The stock market keeps climbing in 2026, and if you only glanced at the headlines, you’d think the U.S. economy was firing on all cylinders. S&P 500 futures pushed above 7,540 for the first time ever over the Memorial Day weekend, while the index itself is up roughly 9% year to date. President Donald Trump has pointed to those gains repeatedly as proof his economic agenda is working.
But is this really a broad-based bull market or the sign the economy is healthy, or something entirely different? When you peel back the layers, the answer becomes surprisingly clear.
Nvidia Is Becoming the Market
The biggest reason the S&P 500 keeps grinding upward is simple: Nvidia (NASDAQ:NVDA | NVDA Price Prediction) has become too large to ignore.
Carrying a market valuation of more than $5.2 trillion, the AI chipmaker is the largest publicly traded company in the world. And because the S&P 500 is weighted by market capitalization, the largest companies exert the biggest pull on the index’s direction.
That distinction matters far more than many investors realize. Here’s what the numbers show through 2026 so far:
| Group | Average Return YTD |
| Largest 10 S&P 500 stocks | +7.8% |
| Smallest 10 S&P 500 stocks | -23.1% |
In other words, a large swath of stocks are actually falling this year by significant percentages even as the index keeps hitting records. Only 57% of the 503 stocks in the S&P are in the green this year, and many just barely so. Just 197 of them are beating the index’s average, meaning 61% of the components are underperforming the market.
That’s not what a healthy broad-based rally usually looks like.
Let’s put Nvidia’s influence into perspective. Nvidia stock is up more than 15% year to date. Meanwhile, Sandisk (NASDAQ:SNDK) — despite soaring 522% this year — carries a market value of just $298 billion. Nvidia’s gains therefore move the index far more than smaller companies posting much larger percentage returns.
The math is staggering: Nvidia alone accounts for roughly 20% of the S&P 500’s entire 9% gain this year. One stock is responsible for one-fifth of the market’s advance.
The Rally Beneath the Rally
What makes this dynamic even more interesting is that Nvidia wasn’t acting like a market rocket ship for most of the past year.
Since August 2025, shares largely traded sideways in a relatively narrow range as investors questioned whether the AI spending boom could continue indefinitely. Then, over the past several weeks, the stock finally broke out again.

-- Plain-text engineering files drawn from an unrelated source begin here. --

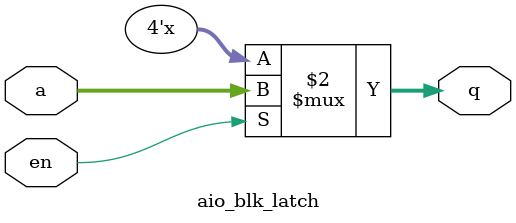
<source format=v>
`default_nettype none

/*
    reset_resync: async rstb -> sync srstb
    dff_resync: basic signal resync
    pulse_toggle: first part of toggle resync
    pulse_resync: second part of toggle resync
    bus_resync: recirculation mux
*/
module reset_resync #(
    parameter integer STAGES = 2
) (
    input   wire    clk,
    input   wire    rstb,
    output  wire    srstb
);

    reg [STAGES-1:0] resync;

    always @(posedge clk, negedge rstb)
        if (!rstb)
            resync <= {STAGES{1'b0}};
        else
            resync <= {resync[STAGES-2:0], 1'b1};

    buf g_o (srstb, resync[STAGES-1]);
endmodule

module dff_resync #(
    parameter integer STAGES = 2
) (
    input   wire    clk,
    input   wire    rstb,
    input   wire    in,
    output  wire    out
);

    reg [STAGES-1:0] resync;

    always @(posedge clk, negedge rstb)
        if (!rstb)
            resync <= {STAGES{1'b0}};
        else
            resync <= {resync[STAGES-2:0], in};

    buf g_o (out, resync[STAGES-1]);
endmodule

module pulse_toggle #(
    parameter integer MODE = 0
) (
    input   wire    clk,
    input   wire    rstb,
    input   wire    in,
    output  wire    out
);

    reg [2:0] resync;
    wire      toggle;

    generate
        // both edges
        if (MODE == 0)
            assign toggle = resync[1] ^ resync[0];
        // rising edge
        else if (MODE == 1)
            assign toggle = resync[0] & ~resync[1];
        // falling edge
        else
            assign toogle = resync[1] & ~resync[0];
    endgenerate

    always @(posedge clk, negedge rstb)
        if (!rstb)
            resync <= 3'b000;
        else if (toggle)
            resync <= {~resync[2],resync[0], in};
        else
            resync <= {resync[2], resync[0], in};

    buf g_o (out, resync[2]);

endmodule

module pulse_resync #(
    parameter integer MODE   = 0,
    parameter integer STAGES = 2
) (
    input   wire    clk,
    input   wire    rstb,
    input   wire    in,
    output  wire    out
);

    reg [STAGES-1:0] resync;

    always @(posedge clk, negedge rstb)
        if (!rstb)
            resync <= {STAGES{1'b0}};
        else
            resync <= {resync[STAGES-2:0], in};
    
    generate
        // both edges
        if (MODE == 0)
            assign out = resync[STAGES-1] ^ resync[STAGES-2];
        // rising edge
        else if (MODE == 1)
            assign out = resync[STAGES-2] & ~resync[STAGES-1];
        // falling edge
        else
            assign out = resync[STAGES-1] & ~resync[STAGES-2];
    endgenerate

endmodule

module bus_resync #(
    parameter integer N      = 4,
    parameter integer STAGES = 2
) (
    input   wire            clka,
    input   wire            rsta,
    input   wire            clkb,
    input   wire            rstb,
    input   wire [N-1:0]    in,
    input   wire            valida,
    input   wire            readyb,
    output  reg  [N-1:0]    out,
    output  wire            readya,
    output  wire            validb
);

    wire tvalid;
    wire tready;

    pulse_toggle #(
        .MODE   (1)
    ) toggle_valid (
        .clk    (clka),
        .rstb   (rsta),
        .in     (valida),
        .out    (tvalid)
    );

    pulse_resync #(
        .MODE   (1)
    ) pulse_valid (
        .clk    (clkb),
        .rstb   (rstb),
        .in     (tvalid),
        .out    (validb)
    );

    pulse_toggle #(
        .MODE   (1)
    ) toggle_ready (
        .clk    (clkb),
        .rstb   (rstb),
        .in     (readyb),
        .out    (tready)
    );

    pulse_resync #(
        .MODE   (1)
    ) pulse_ready (
        .clk    (clka),
        .rstb   (rsta),
        .in     (tready),
        .out    (readya)
    );

    always @(posedge clkb, negedge rstb)
        if (!rstb)
            out <= {N{1'b0}};
        else if (validb)
            out <= in;

endmodule

// ======== clock selection ========
module clock_mux #(
    parameter integer N = 2,
    parameter integer STAGES = 2
) (
    input   wire [N-1:0]    clk,
    input   wire [N-1:0]    rstb,
    input   wire [N-1:0]    select,
    output  wire            q
);

    wire [N-1:0] select_o;
    wire [N-1:0] block;
    reg  [N-1:0] select_fo;

    dff_resync #(
        .STAGES (STAGES)
    ) select_resync[N-1:0] (
        .clk    (clk),
        .rstb   (rstb),
        .in     (select & ~block),
        .out    (select_o)
    );

    genvar gi;
    for (gi = 0; gi < N; gi = gi + 1)
    begin
        // ==== ensure only one clock is selected ====
        if (gi == 0)
            assign block[0] = |select_fo[N-1:1];
        else if (gi == N-1)
            assign block[N-1] = |select_fo[N-2:0];
        else
            assign block[gi] = |select_fo[N-1:gi+1] || |select_fo[gi-1:0];

        //==== falling edge latch ====
        always @(clk[gi], select_o)
            if (!clk[gi]) select_fo <= select_o;
    end

    assign q = |(select_fo & clk);
endmodule

// ======== mix mode component ========
/*
    aio_blk_latch: block signal during atpg
*/
module aio_blk_latch #(
    parameter integer N = 4
) (
    input  wire [N-1:0] a,
    input  wire         en,
    output reg [N-1:0]  q
);
    always @(a, en)
        if (en)
            q <= a;
endmodule
</source>
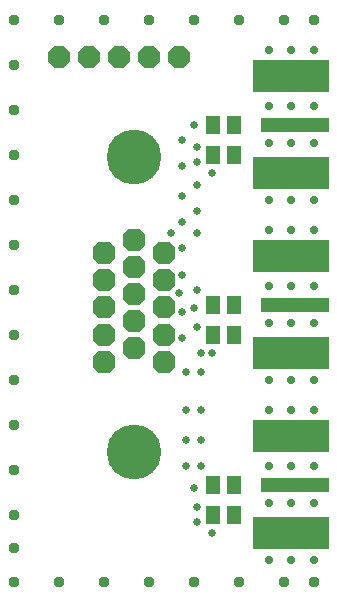
<source format=gts>
G04 EAGLE Gerber X2 export*
%TF.Part,Single*%
%TF.FileFunction,Soldermask,Top,1*%
%TF.FilePolarity,Negative*%
%TF.GenerationSoftware,Autodesk,EAGLE,9.0.0*%
%TF.CreationDate,2018-05-04T14:34:45Z*%
G75*
%MOIN*%
%FSLAX34Y34*%
%LPD*%
%AMOC8*
5,1,8,0,0,1.08239X$1,22.5*%
G01*
%ADD10P,0.082117X8X292.500000*%
%ADD11C,0.182165*%
%ADD12R,0.230000X0.046000*%
%ADD13R,0.255000X0.105000*%
%ADD14C,0.028780*%
%ADD15R,0.048307X0.060118*%
%ADD16P,0.081179X8X22.500000*%
%ADD17C,0.037480*%
%ADD18C,0.026811*%


D10*
X5500Y11455D03*
X5500Y10553D03*
X5500Y9652D03*
X5500Y8750D03*
X5500Y7848D03*
X3500Y11455D03*
X3500Y10553D03*
X3500Y9652D03*
X3500Y8750D03*
X3500Y7848D03*
X4500Y11906D03*
X4500Y11004D03*
X4500Y10102D03*
X4500Y9201D03*
X4500Y8299D03*
D11*
X4500Y14671D03*
X4500Y4829D03*
D12*
X9868Y15750D03*
D13*
X9750Y14125D03*
X9750Y17375D03*
D14*
X10500Y16375D03*
X9750Y16375D03*
X9000Y16375D03*
X9750Y15125D03*
X10500Y15125D03*
X9000Y15125D03*
X9000Y18250D03*
X9750Y18250D03*
X10500Y18250D03*
X9000Y13250D03*
X9750Y13250D03*
X10500Y13250D03*
D12*
X9868Y9750D03*
D13*
X9750Y8125D03*
X9750Y11375D03*
D14*
X10500Y10375D03*
X9750Y10375D03*
X9000Y10375D03*
X9750Y9125D03*
X10500Y9125D03*
X9000Y9125D03*
X9000Y12250D03*
X9750Y12250D03*
X10500Y12250D03*
X9000Y7250D03*
X9750Y7250D03*
X10500Y7250D03*
D12*
X9868Y3750D03*
D13*
X9750Y2125D03*
X9750Y5375D03*
D14*
X10500Y4375D03*
X9750Y4375D03*
X9000Y4375D03*
X9750Y3125D03*
X10500Y3125D03*
X9000Y3125D03*
X9000Y6250D03*
X9750Y6250D03*
X10500Y6250D03*
X9000Y1250D03*
X9750Y1250D03*
X10500Y1250D03*
D15*
X7844Y14750D03*
X7156Y14750D03*
X7156Y15750D03*
X7844Y15750D03*
X7156Y8750D03*
X7844Y8750D03*
X7844Y9750D03*
X7156Y9750D03*
X7844Y3750D03*
X7156Y3750D03*
X7844Y2750D03*
X7156Y2750D03*
D16*
X4000Y18000D03*
X3000Y18000D03*
X2000Y18000D03*
X5000Y18000D03*
X6000Y18000D03*
D17*
X500Y500D03*
X2000Y500D03*
X3500Y500D03*
X5000Y500D03*
X6500Y500D03*
X8000Y500D03*
X9500Y500D03*
X500Y1625D03*
X500Y2750D03*
X500Y4250D03*
X500Y5750D03*
X500Y7250D03*
X500Y8750D03*
X500Y10250D03*
X500Y11750D03*
X500Y13250D03*
X500Y14750D03*
X500Y16250D03*
X500Y17750D03*
X500Y19250D03*
X2000Y19250D03*
X3500Y19250D03*
X5000Y19250D03*
X6500Y19250D03*
X8000Y19250D03*
X9500Y19250D03*
X10500Y19250D03*
X10500Y500D03*
D18*
X7125Y8125D03*
X6125Y10750D03*
X6000Y10125D03*
X6625Y10250D03*
X6500Y9625D03*
X6625Y9000D03*
X6125Y9500D03*
X6125Y8625D03*
X6250Y7500D03*
X6750Y7500D03*
X6750Y6250D03*
X6250Y6250D03*
X6250Y5250D03*
X6750Y5250D03*
X6250Y4375D03*
X6750Y4375D03*
X6500Y3625D03*
X6750Y8125D03*
X6625Y3000D03*
X6625Y2500D03*
X7125Y2125D03*
X6625Y14500D03*
X6625Y15000D03*
X6125Y11625D03*
X5750Y12125D03*
X6125Y12500D03*
X6625Y12125D03*
X6625Y12875D03*
X6125Y13375D03*
X6625Y13750D03*
X6125Y14375D03*
X6125Y15250D03*
X6500Y15750D03*
X7125Y14125D03*
M02*

</source>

That breakout came even after Nvidia delivered another blockbuster quarterly earnings report that, oddly enough, still triggered some profit-taking afterward. According to the company’s latest earnings release, data center revenue continued expanding at a pace few companies in history have ever maintained.
Granted, Nvidia’s fundamentals remain difficult to argue against. The company still dominates AI accelerators, hyperscale data center spending remains elevated, and demand for GPUs continues outrunning supply in many markets.
But investors should recognize what’s happening under the surface.
This increasingly resembles the “Magnificent Seven” rally investors have watched since 2023 — where a tiny group of mega-cap technology stocks generated an outsized percentage of the market’s gains while many sectors lagged behind.
Meanwhile, several economic indicators continue flashing warning signs. Recent inflation data from the Bureau of Labor Statistics showed price pressures remaining sticky, while higher fuel costs tied to geopolitical tensions continue squeezing consumers. Consumer confidence readings have also weakened in recent months.
That said, none of those concerns matter much when trillions of dollars continue pouring into AI infrastructure spending. At least for now.
Key Takeaway
In short, investors need to stop thinking of 2026 as a classic “stock market rally.” It’s increasingly an Nvidia rally — or, more broadly, a Big Tech rally concentrated in a handful of trillion-dollar companies.
The S&P 500’s structure amplifies that effect because the largest stocks carry the greatest weight. Nvidia doesn’t need every company to rise alongside it. It’s large enough to drag the index higher almost by itself.
That doesn’t mean investors should panic. But it does mean sharp investors need to understand what they actually own when buying index funds at today’s levels. Because if Nvidia stumbles, the market may discover this rally wasn’t nearly as diversified as the headlines suggested.